(WORK INSTRUCTION)
Leaving the pictures aside, return all of the data below exactly.

(MATERIAL FOR THIS EXERCISE)
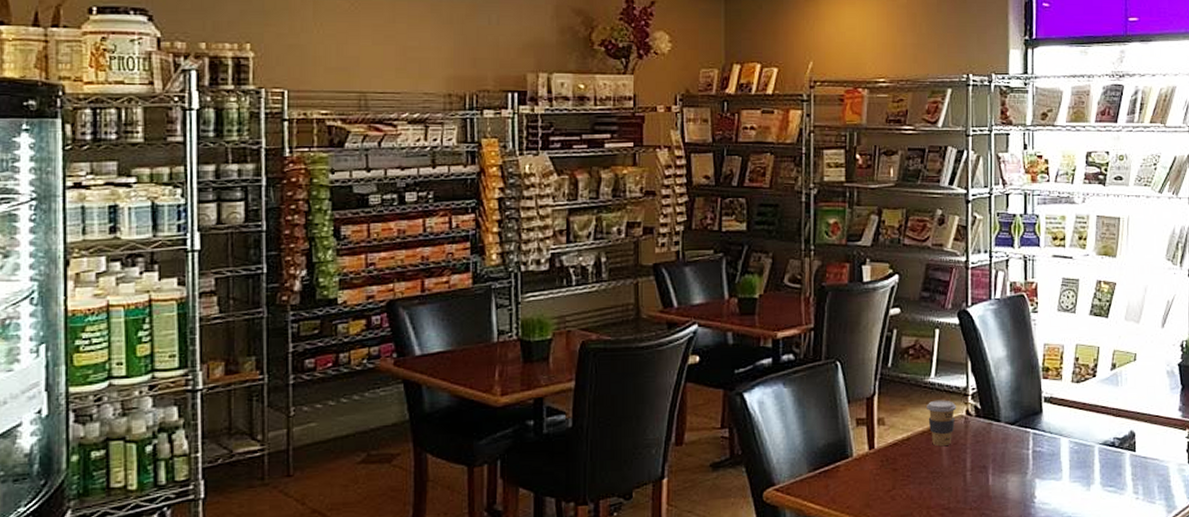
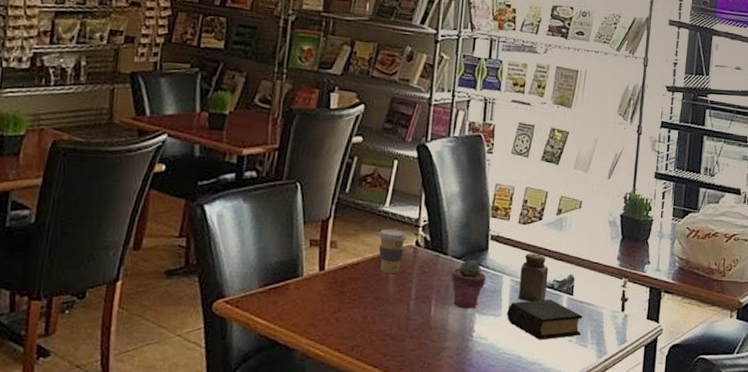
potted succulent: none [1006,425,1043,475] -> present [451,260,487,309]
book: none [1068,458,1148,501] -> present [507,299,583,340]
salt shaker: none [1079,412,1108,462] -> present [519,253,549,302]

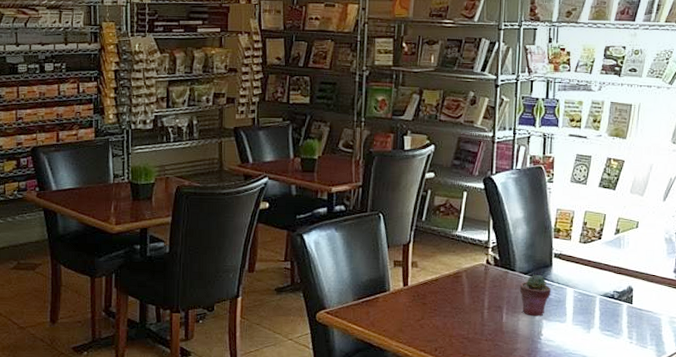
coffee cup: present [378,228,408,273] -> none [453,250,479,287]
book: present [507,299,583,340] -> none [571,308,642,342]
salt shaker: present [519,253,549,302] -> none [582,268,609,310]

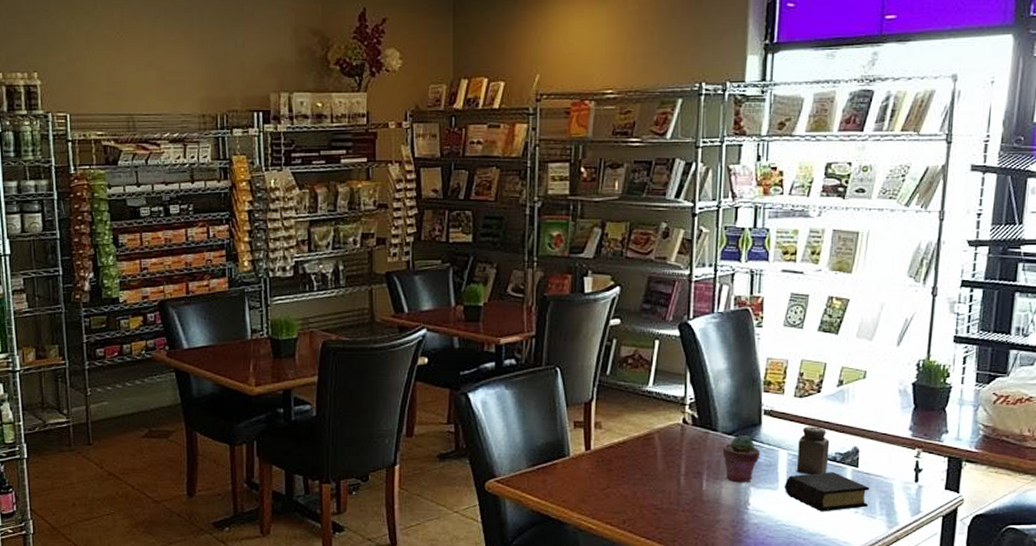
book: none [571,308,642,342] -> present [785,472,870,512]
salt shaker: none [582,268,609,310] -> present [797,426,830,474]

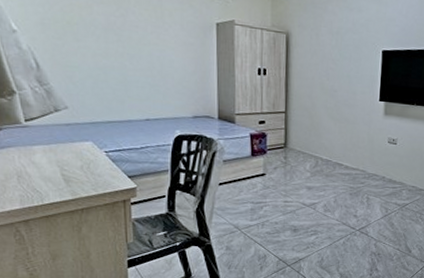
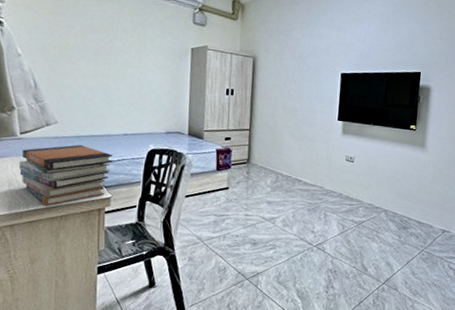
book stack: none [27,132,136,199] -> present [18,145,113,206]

(EXPECTED ANSWER)
potted succulent: none [1006,425,1043,475] -> present [451,260,487,309]
book: none [1068,458,1148,501] -> present [507,299,583,340]
salt shaker: none [1079,412,1108,462] -> present [519,253,549,302]

coffee cup: present [378,228,408,273] -> none [453,250,479,287]
book: present [507,299,583,340] -> none [571,308,642,342]
salt shaker: present [519,253,549,302] -> none [582,268,609,310]

book: none [571,308,642,342] -> present [785,472,870,512]
salt shaker: none [582,268,609,310] -> present [797,426,830,474]

book stack: none [27,132,136,199] -> present [18,145,113,206]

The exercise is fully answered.